▸ Required work: In the answer, each line from the top of the material through the line that contains "来控制重做日志刷新磁盘的策略。有效值为 0、1、2，默认值是 1。" is restated exactly. No picture is given again.
Records for processing below:
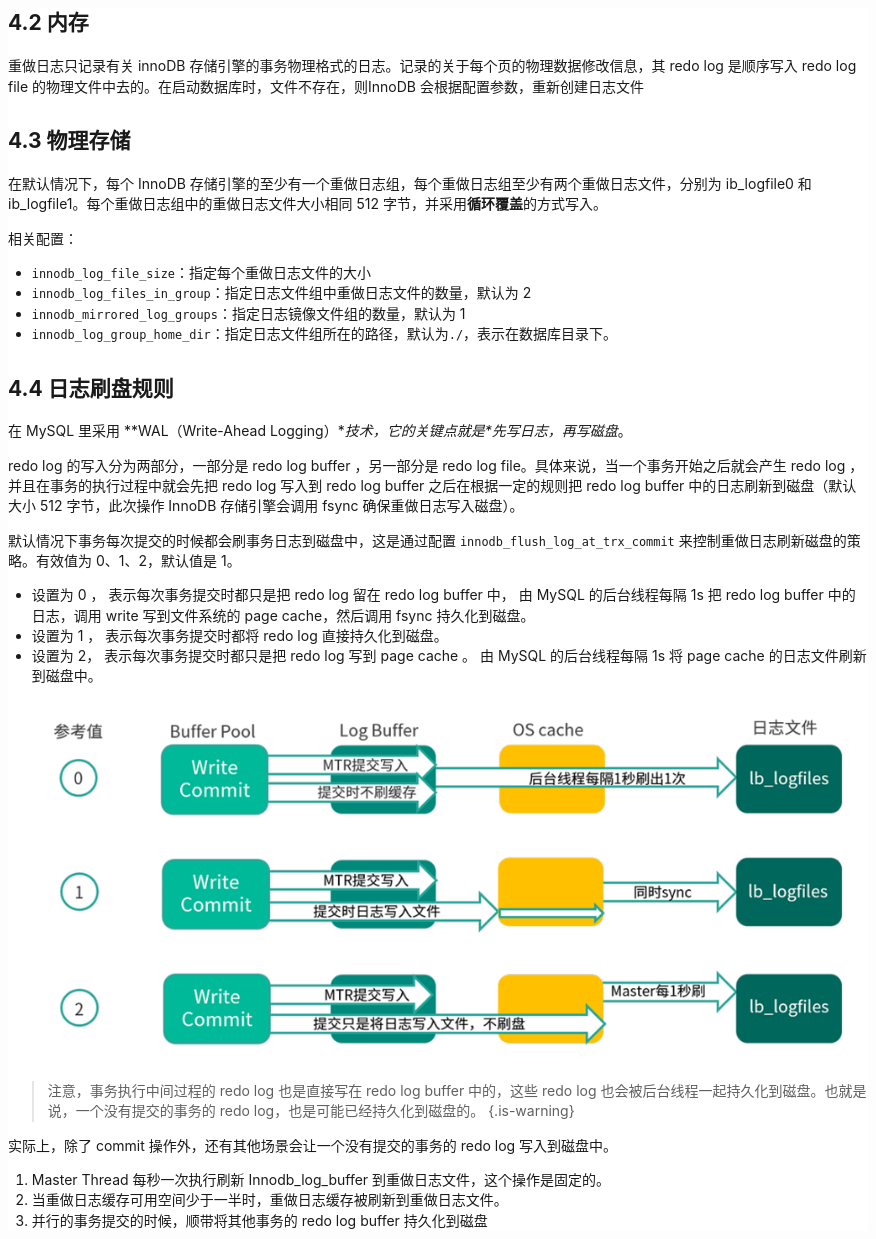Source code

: ## 4.2 内存

重做日志只记录有关 innoDB 存储引擎的事务物理格式的日志。记录的关于每个页的物理数据修改信息，其 redo log 是顺序写入 redo log file 的物理文件中去的。在启动数据库时，文件不存在，则InnoDB 会根据配置参数，重新创建日志文件

## 4.3 物理存储

在默认情况下，每个 InnoDB 存储引擎的至少有一个重做日志组，每个重做日志组至少有两个重做日志文件，分别为 ib_logfile0 和 ib_logfile1。每个重做日志组中的重做日志文件大小相同 512 字节，并采用**循环覆盖**的方式写入。

相关配置：

- `innodb_log_file_size`：指定每个重做日志文件的大小
- `innodb_log_files_in_group`：指定日志文件组中重做日志文件的数量，默认为 2
- `innodb_mirrored_log_groups`：指定日志镜像文件组的数量，默认为 1
- `innodb_log_group_home_dir`：指定日志文件组所在的路径，默认为`./`，表示在数据库目录下。

## 4.4 日志刷盘规则

在 MySQL 里采用 **WAL（Write-Ahead Logging）\**技术，它的关键点就是\**先写日志，再写磁盘**。

redo log 的写入分为两部分，一部分是 redo log buffer ，另一部分是 redo log file。具体来说，当一个事务开始之后就会产生 redo log ，并且在事务的执行过程中就会先把 redo log 写入到 redo log buffer 之后在根据一定的规则把 redo log buffer 中的日志刷新到磁盘（默认大小 512 字节，此次操作 InnoDB 存储引擎会调用 fsync 确保重做日志写入磁盘）。

默认情况下事务每次提交的时候都会刷事务日志到磁盘中，这是通过配置 `innodb_flush_log_at_trx_commit` 来控制重做日志刷新磁盘的策略。有效值为 0、1、2，默认值是 1。

- 设置为 0 ， 表示每次事务提交时都只是把 redo log 留在 redo log buffer 中， 由 MySQL 的后台线程每隔 1s 把 redo log buffer 中的日志，调用 write 写到文件系统的 page cache，然后调用 fsync 持久化到磁盘。
- 设置为 1 ， 表示每次事务提交时都将 redo log 直接持久化到磁盘。
- 设置为 2， 表示每次事务提交时都只是把 redo log 写到 page cache 。 由 MySQL 的后台线程每隔 1s 将 page cache 的⽇志⽂件刷新到磁盘中。

![redolog.png](/assets/数据库/mysql/redolog.png)

> 注意，事务执行中间过程的 redo log 也是直接写在 redo log buffer 中的，这些 redo log 也会被后台线程一起持久化到磁盘。也就是说，一个没有提交的事务的 redo log，也是可能已经持久化到磁盘的。
{.is-warning}

实际上，除了 commit 操作外，还有其他场景会让一个没有提交的事务的 redo log 写入到磁盘中。

1. Master Thread 每秒一次执行刷新 Innodb_log_buffer 到重做日志文件，这个操作是固定的。
2. 当重做日志缓存可用空间少于一半时，重做日志缓存被刷新到重做日志文件。
3. 并行的事务提交的时候，顺带将其他事务的 redo log buffer 持久化到磁盘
End of Records for processing.
▸ Answer box:
Source code

: ## 4.2 内存

重做日志只记录有关 innoDB 存储引擎的事务物理格式的日志。记录的关于每个页的物理数据修改信息，其 redo log 是顺序写入 redo log file 的物理文件中去的。在启动数据库时，文件不存在，则InnoDB 会根据配置参数，重新创建日志文件

## 4.3 物理存储

在默认情况下，每个 InnoDB 存储引擎的至少有一个重做日志组，每个重做日志组至少有两个重做日志文件，分别为 ib_logfile0 和 ib_logfile1。每个重做日志组中的重做日志文件大小相同 512 字节，并采用**循环覆盖**的方式写入。

相关配置：

- `innodb_log_file_size`：指定每个重做日志文件的大小
- `innodb_log_files_in_group`：指定日志文件组中重做日志文件的数量，默认为 2
- `innodb_mirrored_log_groups`：指定日志镜像文件组的数量，默认为 1
- `innodb_log_group_home_dir`：指定日志文件组所在的路径，默认为`./`，表示在数据库目录下。

## 4.4 日志刷盘规则

在 MySQL 里采用 **WAL（Write-Ahead Logging）\**技术，它的关键点就是\**先写日志，再写磁盘**。

redo log 的写入分为两部分，一部分是 redo log buffer ，另一部分是 redo log file。具体来说，当一个事务开始之后就会产生 redo log ，并且在事务的执行过程中就会先把 redo log 写入到 redo log buffer 之后在根据一定的规则把 redo log buffer 中的日志刷新到磁盘（默认大小 512 字节，此次操作 InnoDB 存储引擎会调用 fsync 确保重做日志写入磁盘）。

默认情况下事务每次提交的时候都会刷事务日志到磁盘中，这是通过配置 `innodb_flush_log_at_trx_commit` 来控制重做日志刷新磁盘的策略。有效值为 0、1、2，默认值是 1。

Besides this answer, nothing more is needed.